It has become common, when discussing education in the No Child Left Behind era, to describe students, often English Language Learners in particular, “filling in bubbles on standardized tests.” Such conversations frequently consider whether the time students spend taking tests is excessive, whether the English-language exams are understandable to speakers of other languages, and, ultimately, whether “teaching to the test” is the right direction to steer American schools.
Given the significance of NCLB’s historic requirements linking federal school funding to students’ performance on standardized tests, such questions are vital. For English learners, this change has been especially dramatic, because that is the sector of American public education which for decades has had the least emphasis on students’ academic performance.
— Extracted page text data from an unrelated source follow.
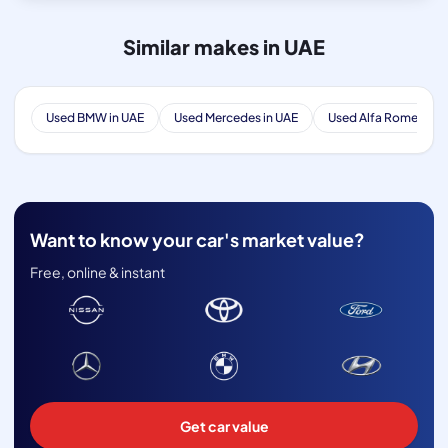
Similar makes in UAE
Used BMW in UAE
Used Mercedes in UAE
Used Alfa Romeo in 
Want to know your car's market value?
Free, online & instant
Get car value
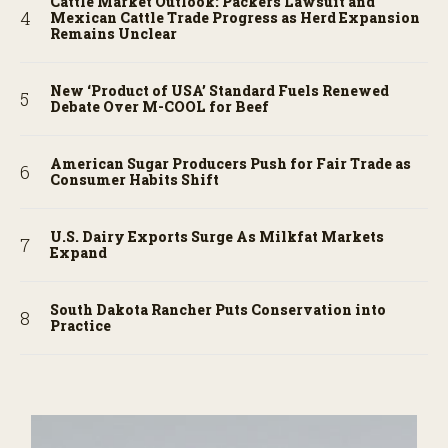
Cattle Market Outlook: Packers Lawsuit and
Mexican Cattle Trade Progress as Herd Expansion
Remains Unclear
New ‘Product of USA’ Standard Fuels Renewed
Debate Over M-COOL for Beef
American Sugar Producers Push for Fair Trade as
Consumer Habits Shift
U.S. Dairy Exports Surge As Milkfat Markets
Expand
South Dakota Rancher Puts Conservation into
Practice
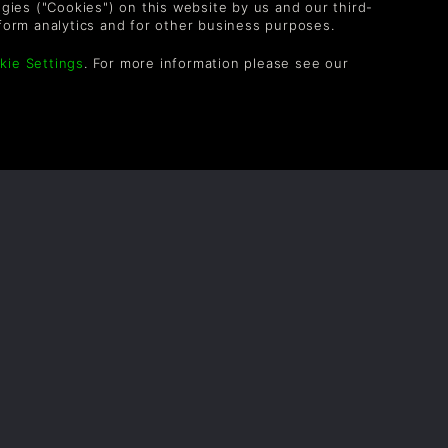
logies ("Cookies") on this website by us and our third-
form analytics and for other business purposes.
kie Settings
. For more information please see our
It is with their interests in mind that the National Council of La Raza has repeatedly called for requiring schools to assess all English learners, and count their scores equally in their broader accountability determinations.
Designing new, effective assessments has been a major part of that challenge. Most states have adopted new tests for English learners, aligned with academic standards as NCLB requires, within the past two years.
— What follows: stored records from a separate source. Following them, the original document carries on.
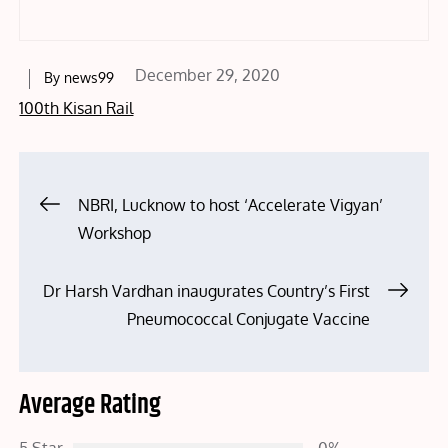
Posted
December 29, 2020
By
news99
on
100th Kisan Rail
Post
NBRI, Lucknow to host ‘Accelerate Vigyan’
Workshop
navigation
Dr Harsh Vardhan inaugurates Country’s First
Pneumococcal Conjugate Vaccine
Average Rating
Equally important, however, is that the preponderance of research regarding the best practices for teaching English learners finds that much success relies on the effective use of assessments to guide instruction. A 2007 report by the Institute for Education Sciences recommended that schools collect standardized testing data more than three times a year for English learners at risk for reading problems, and then analyze the data regularly to guide lesson plans.
Among California schools with large English learner populations, those where teachers and principals made regular use of assessment data to address particular student needs (and teacher strengths) were more likely to rank among the highest-performing students, according to a 2007 study by EdSource. Results were strongest where principals and teachers personally analyzed multiple sets of standardized test scores, including the state assessment as well as other exams implemented by school districts.
A study of Arizona schools with high levels of academic success teaching English learners found that the careful use of frequent benchmark assessments by teachers (weekly, monthly or quarterly) was a strong contributor to that effectiveness. “Beat the Odds” schools regularly employed specific interventions designed by teachers based on results from standardized tests.
Consistency is also essential. Recently, the National Center for Research on Evaluation, Standards and Student Testing found that consistency in assessment policies, from district to district and from school to school, was a major factor in achieving English learner success. Improving such consistency in line with state standards has been a hallmark priority for Education Secretary Spellings and her team of federal officials responsible for administering NCLB. Is it working? It is too soon to tell in most cases. But a strong body of education research indicates that this strategy is one worth sticking with.